-------- DATA SUPPLIED

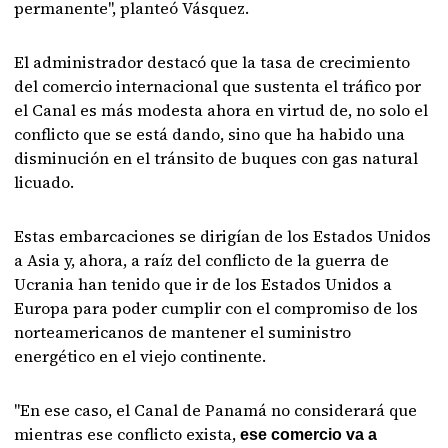
permanente", planteó Vásquez.
El administrador destacó que la tasa de crecimiento
del comercio internacional que sustenta el tráfico por
el Canal es más modesta ahora en virtud de, no solo el
conflicto que se está dando, sino que ha habido una
disminución en el tránsito de buques con gas natural
licuado.
Estas embarcaciones se dirigían de los Estados Unidos
a Asia y, ahora, a raíz del conflicto de la guerra de
Ucrania han tenido que ir de los Estados Unidos a
Europa para poder cumplir con el compromiso de los
norteamericanos de mantener el suministro
energético en el viejo continente.
"En ese caso, el Canal de Panamá no considerará que
mientras ese conflicto exista,
ese comercio va a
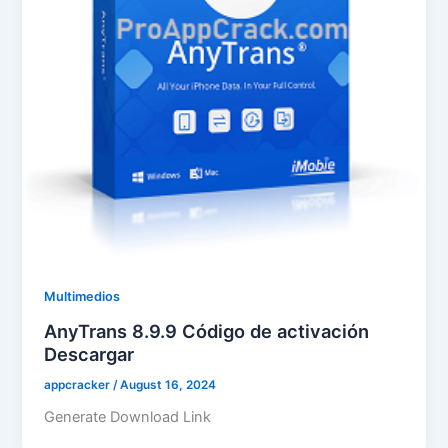
Multimedios
AnyTrans 8.9.9 Código de activación
Descargar
appcracker
/
August 16, 2024
Generate Download Link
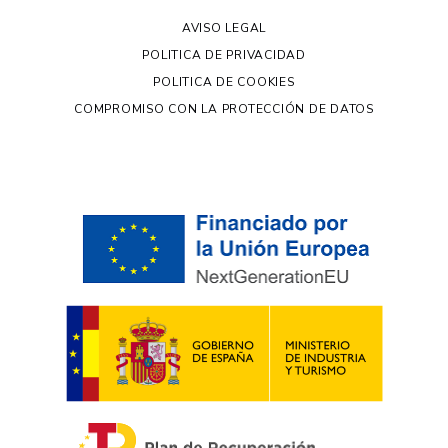
AVISO LEGAL
POLITICA DE PRIVACIDAD
POLITICA DE COOKIES
COMPROMISO CON LA PROTECCIÓN DE DATOS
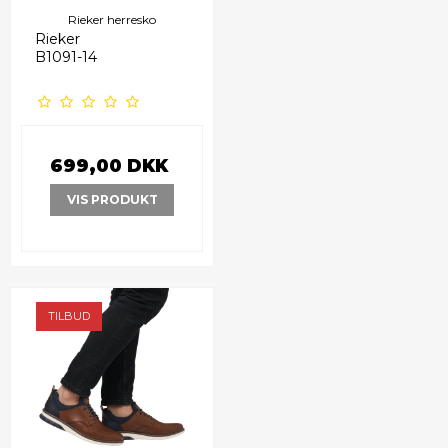
Rieker herresko
Rieker
B1091-14
699,00 DKK
VIS PRODUKT
TILBUD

----------------

*WORK REQUEST*.
Please extract each line in the entries above that contains the word "conflicto". Case counts.

*RESULT OF THIS TASK*.
conflicto que se está dando, sino que ha habido una
a Asia y, ahora, a raíz del conflicto de la guerra de
mientras ese conflicto exista,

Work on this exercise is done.